Common Pitfalls Over-extracting entities and relationships (too many nodes/edges makes the graph noisy and slow). Under-specifying entity types (generic "ENTITY" type loses semantic meaning). Insufficient hierarchy levels (makes community summaries too coarse or too fine). Not tuning the LLM prompts for your domain.
SECTION 08

GraphRAG Performance Tuning

Microsoft GraphRAG's indexing pipeline is expensive by design — it runs community detection (Leiden algorithm), entity extraction via LLM, and relationship summarisation on the full corpus. For a 10 M-token corpus, expect 4–8 hours of indexing time and $40–80 in API costs at Haiku pricing. To reduce this: (1) chunk aggressively (512 tokens is usually sufficient for entity extraction); (2) use a cheaper model for entity extraction passes and only run the expensive summarisation on top-level community reports; (3) filter the input corpus to the documents most relevant to anticipated query types — GraphRAG scales quadratically in entity count, not linearly.

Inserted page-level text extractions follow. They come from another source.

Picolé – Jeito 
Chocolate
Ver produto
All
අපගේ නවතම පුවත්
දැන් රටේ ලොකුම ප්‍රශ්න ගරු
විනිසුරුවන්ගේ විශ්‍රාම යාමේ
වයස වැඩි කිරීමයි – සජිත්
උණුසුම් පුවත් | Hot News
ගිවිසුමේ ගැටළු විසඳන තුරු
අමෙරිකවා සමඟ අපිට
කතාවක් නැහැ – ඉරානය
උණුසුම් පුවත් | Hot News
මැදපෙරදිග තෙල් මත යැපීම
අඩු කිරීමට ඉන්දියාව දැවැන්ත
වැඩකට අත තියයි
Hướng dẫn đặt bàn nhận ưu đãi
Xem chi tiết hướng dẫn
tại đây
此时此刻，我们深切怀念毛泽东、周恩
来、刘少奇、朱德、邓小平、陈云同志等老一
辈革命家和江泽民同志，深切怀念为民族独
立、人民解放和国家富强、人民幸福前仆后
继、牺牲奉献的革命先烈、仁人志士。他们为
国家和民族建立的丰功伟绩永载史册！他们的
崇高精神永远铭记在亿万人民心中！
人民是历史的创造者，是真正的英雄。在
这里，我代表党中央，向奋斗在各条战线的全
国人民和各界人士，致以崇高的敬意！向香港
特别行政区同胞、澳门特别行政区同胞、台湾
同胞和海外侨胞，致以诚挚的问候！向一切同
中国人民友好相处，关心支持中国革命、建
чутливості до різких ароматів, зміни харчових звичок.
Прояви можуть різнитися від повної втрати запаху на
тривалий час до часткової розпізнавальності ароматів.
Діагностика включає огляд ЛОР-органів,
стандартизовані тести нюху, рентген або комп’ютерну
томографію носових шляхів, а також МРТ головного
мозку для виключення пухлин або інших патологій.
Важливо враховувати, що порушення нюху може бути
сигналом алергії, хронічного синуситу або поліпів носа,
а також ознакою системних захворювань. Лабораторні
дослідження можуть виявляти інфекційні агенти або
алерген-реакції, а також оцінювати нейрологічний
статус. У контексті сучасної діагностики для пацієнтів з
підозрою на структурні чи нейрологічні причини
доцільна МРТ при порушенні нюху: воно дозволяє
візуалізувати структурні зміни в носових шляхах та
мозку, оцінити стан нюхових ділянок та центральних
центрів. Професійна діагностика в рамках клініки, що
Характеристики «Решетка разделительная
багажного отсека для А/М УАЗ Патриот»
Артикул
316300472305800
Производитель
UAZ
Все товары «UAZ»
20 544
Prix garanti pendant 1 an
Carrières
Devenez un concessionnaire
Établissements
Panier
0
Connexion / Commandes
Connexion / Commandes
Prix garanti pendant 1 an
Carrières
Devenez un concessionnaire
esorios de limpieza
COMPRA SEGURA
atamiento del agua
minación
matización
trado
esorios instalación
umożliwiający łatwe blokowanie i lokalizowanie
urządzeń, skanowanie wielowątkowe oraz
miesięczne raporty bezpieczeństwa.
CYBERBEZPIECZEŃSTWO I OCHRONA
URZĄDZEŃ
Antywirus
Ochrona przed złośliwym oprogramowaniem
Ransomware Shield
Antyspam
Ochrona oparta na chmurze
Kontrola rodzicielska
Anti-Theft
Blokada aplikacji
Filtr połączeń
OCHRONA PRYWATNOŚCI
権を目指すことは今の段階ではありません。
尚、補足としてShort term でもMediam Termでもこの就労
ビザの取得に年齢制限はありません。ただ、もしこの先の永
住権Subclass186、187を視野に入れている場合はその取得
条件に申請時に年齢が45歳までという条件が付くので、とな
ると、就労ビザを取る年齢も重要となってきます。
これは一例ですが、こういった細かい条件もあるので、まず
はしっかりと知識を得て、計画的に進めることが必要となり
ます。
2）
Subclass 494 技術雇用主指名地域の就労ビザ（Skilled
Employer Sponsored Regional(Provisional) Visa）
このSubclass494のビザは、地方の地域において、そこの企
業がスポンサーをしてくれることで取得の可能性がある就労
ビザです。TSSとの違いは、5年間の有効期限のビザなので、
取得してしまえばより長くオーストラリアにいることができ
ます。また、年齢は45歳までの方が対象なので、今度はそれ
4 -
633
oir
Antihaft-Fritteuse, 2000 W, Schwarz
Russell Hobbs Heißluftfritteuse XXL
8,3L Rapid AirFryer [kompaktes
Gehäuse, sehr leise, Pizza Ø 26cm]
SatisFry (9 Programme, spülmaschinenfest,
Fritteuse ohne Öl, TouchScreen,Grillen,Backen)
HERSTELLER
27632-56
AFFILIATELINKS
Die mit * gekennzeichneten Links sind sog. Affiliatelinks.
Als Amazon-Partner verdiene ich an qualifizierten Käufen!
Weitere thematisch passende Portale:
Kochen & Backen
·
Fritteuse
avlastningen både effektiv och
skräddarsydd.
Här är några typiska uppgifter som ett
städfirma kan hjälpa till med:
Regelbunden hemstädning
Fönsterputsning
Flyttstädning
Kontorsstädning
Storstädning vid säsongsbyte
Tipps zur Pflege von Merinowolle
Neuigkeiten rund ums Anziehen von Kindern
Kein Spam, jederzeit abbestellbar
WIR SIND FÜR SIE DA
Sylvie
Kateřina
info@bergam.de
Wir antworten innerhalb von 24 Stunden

For query latency, global search is slower than local search because it aggregates community reports across the entire graph. Profile your top query patterns and pre-cache community report summaries for the most common anchor entities. Entity resolution is a hidden bottleneck: if the same concept appears under multiple surface forms (e.g. "GPT-4", "GPT4", "OpenAI GPT-4"), the graph will fragment rather than consolidate. Run a deduplication pass on entity names before building the graph — even a simple fuzzy-match threshold of 0.85 cosine similarity dramatically reduces fragmentation and improves global search quality.